Erotomania is another condition strongly tied to stalking, especially stalking of strangers and celebrities. It’s a delusional disorder in which a person becomes convinced that someone else, often a public figure or someone of higher social status, is secretly in love with them. The person with erotomania isn’t just infatuated; they genuinely believe the other person initiated the romantic connection. They may interpret neutral or even dismissive behavior as coded declarations of love. This delusion drives persistent attempts to contact the object of their fixation, and it is recognized as a formal diagnosis in the DSM-5 under delusional disorder, erotomanic subtype.

Five Types of Stalkers

One of the most widely used frameworks for understanding stalking comes from researchers Paul Mullen, Michele Pathé, and Rosemary Purcell, who categorized stalkers into five types based on their motivation and the context in which the stalking began. These categories help explain why no single psychiatric label fits all stalkers.

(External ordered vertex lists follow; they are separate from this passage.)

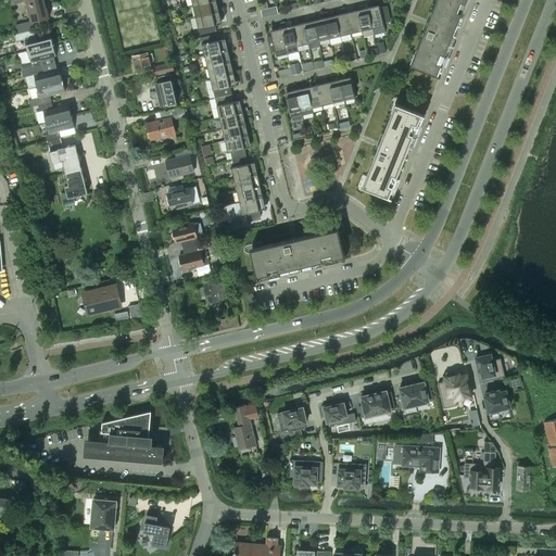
[(49,17),(43,0),(10,0),(12,3),(24,0),(25,0),(32,21),(32,22),(33,22),(49,17)]
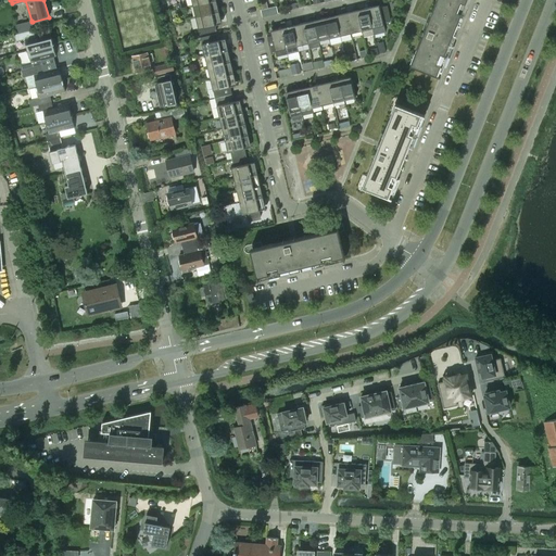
[(216,0),(192,5),(196,17),(219,11),(216,0)]
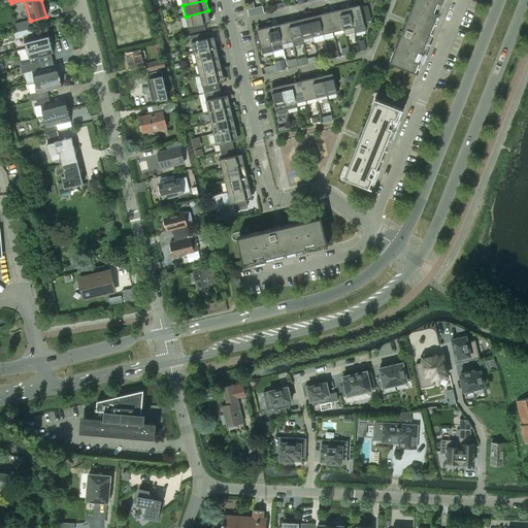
[(393,52),(390,62),(393,63),(415,71),(419,62),(421,63),(425,53),(429,36),(432,28),(441,12),(444,3),(442,1),(442,0),(414,0),(409,12),(413,13),(405,32),(402,31),(394,51),(393,52)]
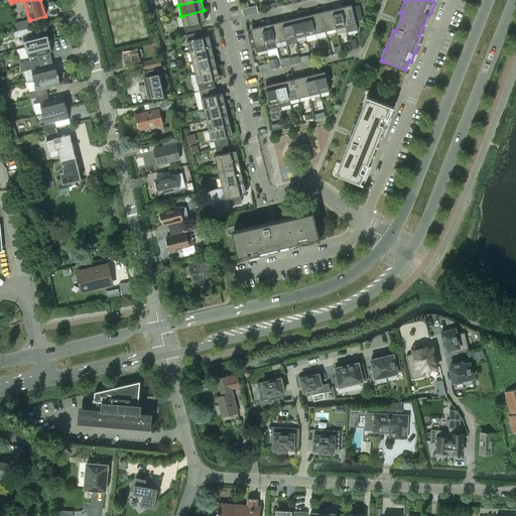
[(363,19),(359,5),(352,7),(352,4),(341,7),(347,32),(358,29),(356,21),(363,19)]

  • Rejected stalkers emerge from the end of a relationship. Their goal is either to win the person back or to punish them for leaving. This is the most common type, and many of these individuals have no diagnosable mental illness at all.
  • Resentful stalkers are driven by a desire for revenge. They feel they’ve been wronged or mistreated, and the stalking gives them a sense of power and control through the fear they create in the victim.
  • Intimacy-seeking stalkers want to establish an emotional bond and a loving relationship with the victim. They often believe, sometimes delusionally, that a deep connection already exists. Erotomania frequently appears in this group.
  • Incompetent suitors are less focused on love and more interested in securing a date or short-term sexual relationship. They tend to lack social skills and don’t recognize that their attention is unwanted. Their behavior is often clumsy rather than threatening, but it still causes real distress.
  • Predatory stalkers stalk as a means to an end, typically sexual gratification. They may engage in voyeurism or use the stalking period to gather information about a victim before an assault. This group is the most dangerous in terms of physical violence risk.

These categories make it clear that stalking serves different psychological functions for different people. A rejected ex-partner operating out of grief and anger is a fundamentally different situation from a predatory stalker planning an assault, even though both are legally committing the same offense.

The Distinction That Matters

The question of whether stalking is a mental illness matters because the answer shapes how people think about responsibility. If stalking were a mental illness, it would be easier to frame stalkers as sick rather than accountable. In reality, stalking is a choice, even when mental illness is part of the picture. Psychotic delusions can drive someone to stalk, but the majority of people with schizophrenia or delusional disorders never stalk anyone. Depression and personality disorders are common in the general population, and the vast majority of people with these conditions do not engage in stalking.

Mental illness can be a contributing factor, a risk factor, or a context that makes stalking more likely in certain individuals. But it is not the cause of stalking in most cases, and it is never an excuse. The legal system treats stalking as a criminal act regardless of the perpetrator’s mental health status, and the clinical world treats the underlying conditions (when they exist) rather than the stalking behavior itself.